This problem is taken from "Mathematics for Computer Science" (Lehman, Leighton, Meyers, 2018).
1. Definitions
First, some relevant definitions.
1.1. String
The set $A^*$ of strings over alphabet $A$ is defined as follows:
Base case: the empty string $\lambda$ is in $A^*$.
Constructor case: If $a\in A$ and $s\in A^*$, then the pair $\langle a,s\rangle\in A^*$.
1.2. String reversal
The string reversal function, $\text{rev} : A^* \rightarrow A^*$ has a recursive definition.
Base case: $\text{rev}(\lambda):=\lambda$
Constructor case: $\text{rev}(as):=\text{rev}(s)a$ for $s\in A^*$ and $a\in A$.
Also, the following facts about string concatenation will be used without proof:
$(rs = uv \text{ AND } |r|=|u|) \text{ iff } (r=u\text{ AND }s=v)$
$r\cdot (s\cdot t) = (r\cdot s)\cdot t$
1.3. Palindrome
A string is a palindrome when $\text{rev}(s) = s$. The palindromes also have a simple recursive definition as the set $\text{RecPal}$.
Base cases: $\lambda\in \text{RecPal}$ and $a\in \text{RecPal}$ for $a\in A$.
Constructor case: If $s\in \text{RecPal}$, then $asa\in \text{RecPal}$ for $a\in A$.
2. Problem
Prove that if $s = \text{rev}(s)$, then $s\in \text{RecPal}$.
3. Solution
The proof is by strong induction on $n=|s|$ (the length of the string $s$).
Induction hypothesis: $P(n) := \text{for all }s \in A^*,\text{ if }|s| = n\text{ AND }s = \text{rev}(s),\text{ then }s\in \text{RecPal}$.
Base cases:
($n = 0$): In this case, $s = \lambda$, and $s = \text{rev}(s) = \lambda$ (by definition of $\text{rev}$). Also, $s=\lambda\in\text{RecPal}$, by definition of $\text{RecPal}$.

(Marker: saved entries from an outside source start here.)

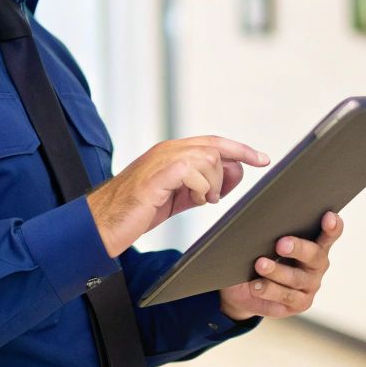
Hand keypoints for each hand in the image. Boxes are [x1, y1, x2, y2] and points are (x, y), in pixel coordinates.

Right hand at [85, 136, 268, 256]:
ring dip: (212, 183)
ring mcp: (161, 160)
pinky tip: (191, 201)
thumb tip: (235, 173)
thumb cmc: (136, 212)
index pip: (213, 142)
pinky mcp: (156, 176)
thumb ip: (205, 185)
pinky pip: (193, 172)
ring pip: (208, 158)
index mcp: (171, 153)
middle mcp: (167, 150)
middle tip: (216, 195)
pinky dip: (200, 189)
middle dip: (228, 170)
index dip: (240, 149)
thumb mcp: (179, 197)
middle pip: (215, 147)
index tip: (262, 159)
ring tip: (200, 200)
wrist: (103, 224)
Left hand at [219, 212, 341, 320]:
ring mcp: (310, 286)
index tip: (329, 216)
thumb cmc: (261, 256)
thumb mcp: (266, 241)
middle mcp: (317, 265)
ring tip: (261, 265)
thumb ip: (272, 231)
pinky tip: (255, 285)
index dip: (332, 226)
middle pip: (314, 255)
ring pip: (296, 278)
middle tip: (281, 244)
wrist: (247, 289)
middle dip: (298, 248)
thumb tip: (261, 220)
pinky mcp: (300, 303)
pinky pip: (286, 297)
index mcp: (315, 244)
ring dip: (277, 271)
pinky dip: (269, 290)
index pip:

($n = 1$): In this case, $s = a$, and $s=\text{rev}(s)=a$, and $a \in \text{RecPal}$.
Induction step: Assume $s$ is a string such that $s = \text{rev}(s)$ and $|s| = n + 1$ for some $n \geq 1$.
Since $s = rev(s)$, then $s = ata$ for some $t\in A^*$. Proof: By contradiction. Assume $s = atb$ for some $a,b\in A$ and $t\in A^*$, with $a \neq b$. Then, $\text{rev}(s) = \text{rev}(tb)a = (b\cdot rev(t))\cdot a$, so $s \neq \text{rev}(s)$, which is a contradiction.
Then:
$ata = \text{rev}(ata) = \text{rev}(ta)a = a\cdot\text{rev}(t)\cdot a$
Stripping the final $a$ from both sides:
$at = a\cdot\text{rev}(t)$
By the fact listed under the String reversal section ($(rs = uv \text{ AND } |r|=|u|) \text{ iff } (r=u\text{ AND }s=v)$), since $|a| = |a|$, then $t = \text{rev}(t)$.
Since $t = \text{rev}(t)$ and $|t| = n - 1$, by the induction hypothesis $P(n - 1)$, $t\in\text{RecPal}$.
So, by the constructor case of $\text{RecPal}$, it follows that $s = ata\in\text{RecPal}$.
This proves $P(n + 1)$.
Therefore, by strong induction, $P(n)$ is true for all $n\geq 0$.
Can someone please verify if this solution is correct?